== Segment start ==

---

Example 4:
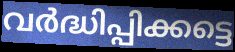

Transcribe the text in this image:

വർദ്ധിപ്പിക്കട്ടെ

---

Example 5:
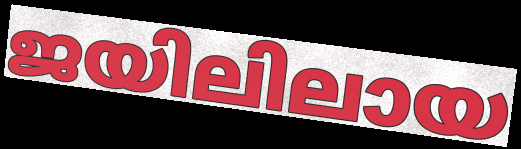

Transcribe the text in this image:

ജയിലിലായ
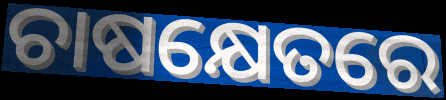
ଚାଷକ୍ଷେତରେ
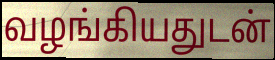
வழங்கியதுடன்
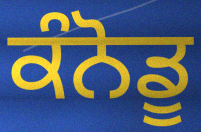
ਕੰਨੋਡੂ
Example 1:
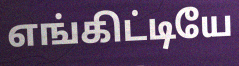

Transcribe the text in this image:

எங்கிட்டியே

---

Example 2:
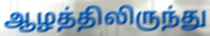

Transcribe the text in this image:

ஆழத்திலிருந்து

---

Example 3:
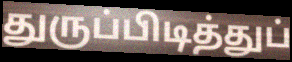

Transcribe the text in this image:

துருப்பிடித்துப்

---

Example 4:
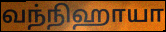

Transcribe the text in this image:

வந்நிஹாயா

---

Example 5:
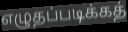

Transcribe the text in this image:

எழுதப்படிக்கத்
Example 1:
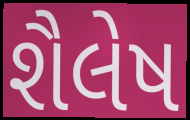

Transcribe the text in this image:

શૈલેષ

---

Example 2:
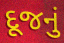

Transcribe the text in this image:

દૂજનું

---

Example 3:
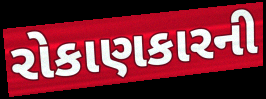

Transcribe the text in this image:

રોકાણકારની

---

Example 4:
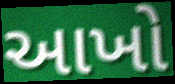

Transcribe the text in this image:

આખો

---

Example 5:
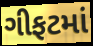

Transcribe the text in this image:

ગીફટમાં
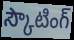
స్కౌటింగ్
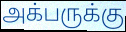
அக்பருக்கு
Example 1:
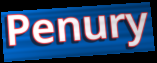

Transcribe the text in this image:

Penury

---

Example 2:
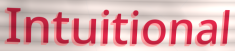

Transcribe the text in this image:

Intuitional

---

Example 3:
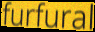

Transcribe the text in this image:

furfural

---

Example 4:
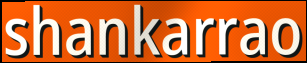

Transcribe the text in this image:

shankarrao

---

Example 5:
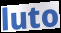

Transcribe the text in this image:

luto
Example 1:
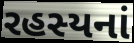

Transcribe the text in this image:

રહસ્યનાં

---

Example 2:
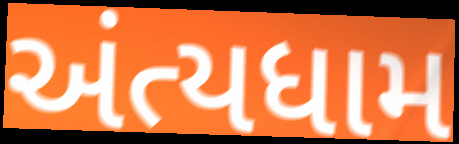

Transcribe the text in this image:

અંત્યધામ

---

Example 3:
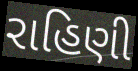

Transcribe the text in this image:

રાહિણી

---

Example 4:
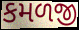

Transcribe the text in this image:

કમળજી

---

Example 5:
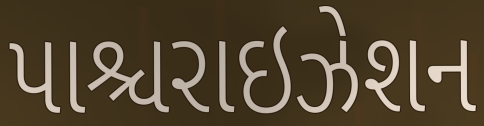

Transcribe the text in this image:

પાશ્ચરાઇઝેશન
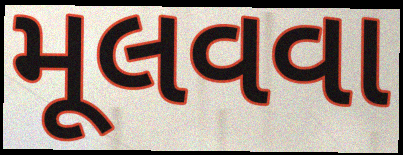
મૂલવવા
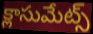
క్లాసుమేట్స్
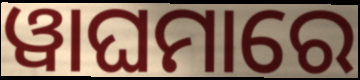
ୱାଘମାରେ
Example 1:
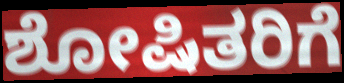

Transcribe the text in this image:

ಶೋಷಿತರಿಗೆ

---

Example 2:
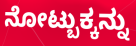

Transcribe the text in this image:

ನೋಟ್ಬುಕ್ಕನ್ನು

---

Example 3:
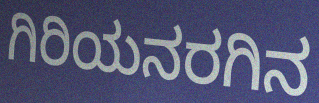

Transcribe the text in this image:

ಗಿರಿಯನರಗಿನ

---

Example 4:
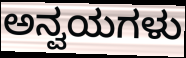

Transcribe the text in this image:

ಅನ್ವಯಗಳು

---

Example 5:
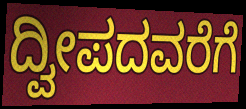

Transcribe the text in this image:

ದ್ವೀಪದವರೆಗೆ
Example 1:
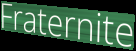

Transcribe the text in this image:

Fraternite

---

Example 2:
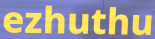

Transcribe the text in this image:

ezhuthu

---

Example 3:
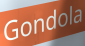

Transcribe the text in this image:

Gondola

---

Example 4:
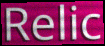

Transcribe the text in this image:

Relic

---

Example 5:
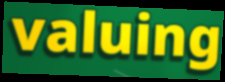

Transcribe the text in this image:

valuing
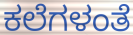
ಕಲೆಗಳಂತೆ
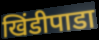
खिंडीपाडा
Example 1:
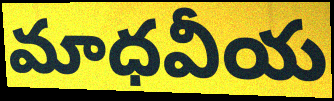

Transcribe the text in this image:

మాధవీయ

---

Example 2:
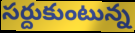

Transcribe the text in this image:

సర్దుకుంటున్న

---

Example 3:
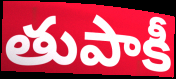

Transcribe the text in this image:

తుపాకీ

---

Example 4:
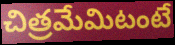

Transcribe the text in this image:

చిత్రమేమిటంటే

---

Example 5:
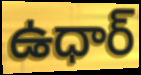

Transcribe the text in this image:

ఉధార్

== Segment end ==

▸ **Task prompt**:
Reproduce the material exactly; omit the pictures.

▸ **Finished task**:
---

Example 4:

Transcribe the text in this image:

വർദ്ധിപ്പിക്കട്ടെ

---

Example 5:

Transcribe the text in this image:

ജയിലിലായ
ଚାଷକ୍ଷେତରେ
வழங்கியதுடன்
ਕੰਨੋਡੂ
Example 1:

Transcribe the text in this image:

எங்கிட்டியே

---

Example 2:

Transcribe the text in this image:

ஆழத்திலிருந்து

---

Example 3:

Transcribe the text in this image:

துருப்பிடித்துப்

---

Example 4:

Transcribe the text in this image:

வந்நிஹாயா

---

Example 5:

Transcribe the text in this image:

எழுதப்படிக்கத்
Example 1:

Transcribe the text in this image:

શૈલેષ

---

Example 2:

Transcribe the text in this image:

દૂજનું

---

Example 3:

Transcribe the text in this image:

રોકાણકારની

---

Example 4:

Transcribe the text in this image:

આખો

---

Example 5:

Transcribe the text in this image:

ગીફટમાં
స్కౌటింగ్
அக்பருக்கு
Example 1:

Transcribe the text in this image:

Penury

---

Example 2:

Transcribe the text in this image:

Intuitional

---

Example 3:

Transcribe the text in this image:

furfural

---

Example 4:

Transcribe the text in this image:

shankarrao

---

Example 5:

Transcribe the text in this image:

luto
Example 1:

Transcribe the text in this image:

રહસ્યનાં

---

Example 2:

Transcribe the text in this image:

અંત્યધામ

---

Example 3:

Transcribe the text in this image:

રાહિણી

---

Example 4:

Transcribe the text in this image:

કમળજી

---

Example 5:

Transcribe the text in this image:

પાશ્ચરાઇઝેશન
મૂલવવા
క్లాసుమేట్స్
ୱାଘମାରେ
Example 1:

Transcribe the text in this image:

ಶೋಷಿತರಿಗೆ

---

Example 2:

Transcribe the text in this image:

ನೋಟ್ಬುಕ್ಕನ್ನು

---

Example 3:

Transcribe the text in this image:

ಗಿರಿಯನರಗಿನ

---

Example 4:

Transcribe the text in this image:

ಅನ್ವಯಗಳು

---

Example 5:

Transcribe the text in this image:

ದ್ವೀಪದವರೆಗೆ
Example 1:

Transcribe the text in this image:

Fraternite

---

Example 2:

Transcribe the text in this image:

ezhuthu

---

Example 3:

Transcribe the text in this image:

Gondola

---

Example 4:

Transcribe the text in this image:

Relic

---

Example 5:

Transcribe the text in this image:

valuing
ಕಲೆಗಳಂತೆ
खिंडीपाडा
Example 1:

Transcribe the text in this image:

మాధవీయ

---

Example 2:

Transcribe the text in this image:

సర్దుకుంటున్న

---

Example 3:

Transcribe the text in this image:

తుపాకీ

---

Example 4:

Transcribe the text in this image:

చిత్రమేమిటంటే

---

Example 5:

Transcribe the text in this image:

ఉధార్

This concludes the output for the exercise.